Being overly intellectual can actually become a hindrance if you’re acting. “Sometimes I’ll say, ‘Stop thinking and do!’” said long-time theater director Melissa Firlit. “To act is to do. You learn the information in trying. Use those impulses, don’t sit on them. I can’t do anything if you come in with no opinions or ideas about who you are in this role.” Firlit’s performing adjustments change based on the input actors provide her with. “It’s a blending, and that’s when great collaboration starts to take place,” she said.
Movie stars are celebrity gods in America, the most esteemed examples of acting we hold dear. Stage actors are respected, too – but not nearly as widely. Other countries (like England), revere their classically-trained stage performers, and those same actors tend to become film stars in their own right (Alan Rickman, Lauren Olivier, Helen Mirren).
However, film acting and stage acting are divergent forms of expression. “It’s interesting how you have to adapt to your space in theater,” Firlit said. “For film, it’s really more the angles and the shots, which a director has to work through.”

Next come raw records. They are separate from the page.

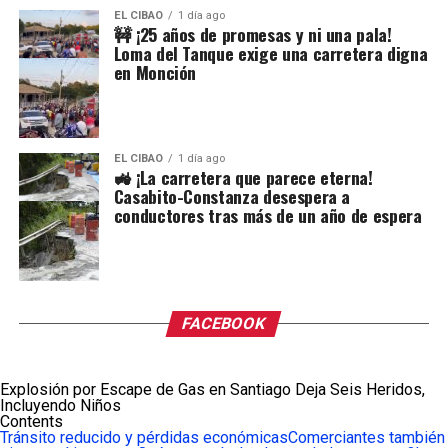
EL CIBAO
1 día ago
🚧 ¡25 años de promesas y ni una pala!
Loma del Tanque exige una carretera digna
en Monción
EL CIBAO
1 día ago
🚜 ¡La carretera que parece eterna!
Casabito-Constanza desespera a
conductores tras más de un año de espera
FACEBOOK
Explosión por Escape de Gas en Santiago Deja Seis Heridos,
Incluyendo Niños
Contents
Tránsito reducido y pérdidas económicas
Comerciantes también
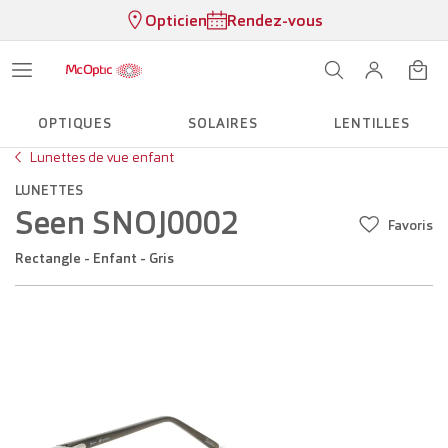
Opticien
Rendez-vous
OPTIQUES
SOLAIRES
LENTILLES
Lunettes de vue enfant
LUNETTES
Seen SNOJ0002
Favoris
Rectangle - Enfant - Gris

In film acting, it’s all about the face, the delicate nuance of an expression, what you can convey with your eyes to enchant the camera. That omnipresent device gets so close, it easily captures the slightest, quietest movement, and imbues it with an intimacy that resonates on-screen. In theater acting, everything needs to be bigger. Actors have to emote more vividly. There are no close-ups, zooms, or myriad angles from which to view a scene. Audience members in the nosebleed section are meant to experience the same performance as those rich people in the front rows. “We were in a smaller space before we moved into this theater (at Fort Lewis College), and once we moved, everything had to get larger,” Firlit said. “What was enough in our other space, a quarter of this size, wasn’t enough to move an audience here.”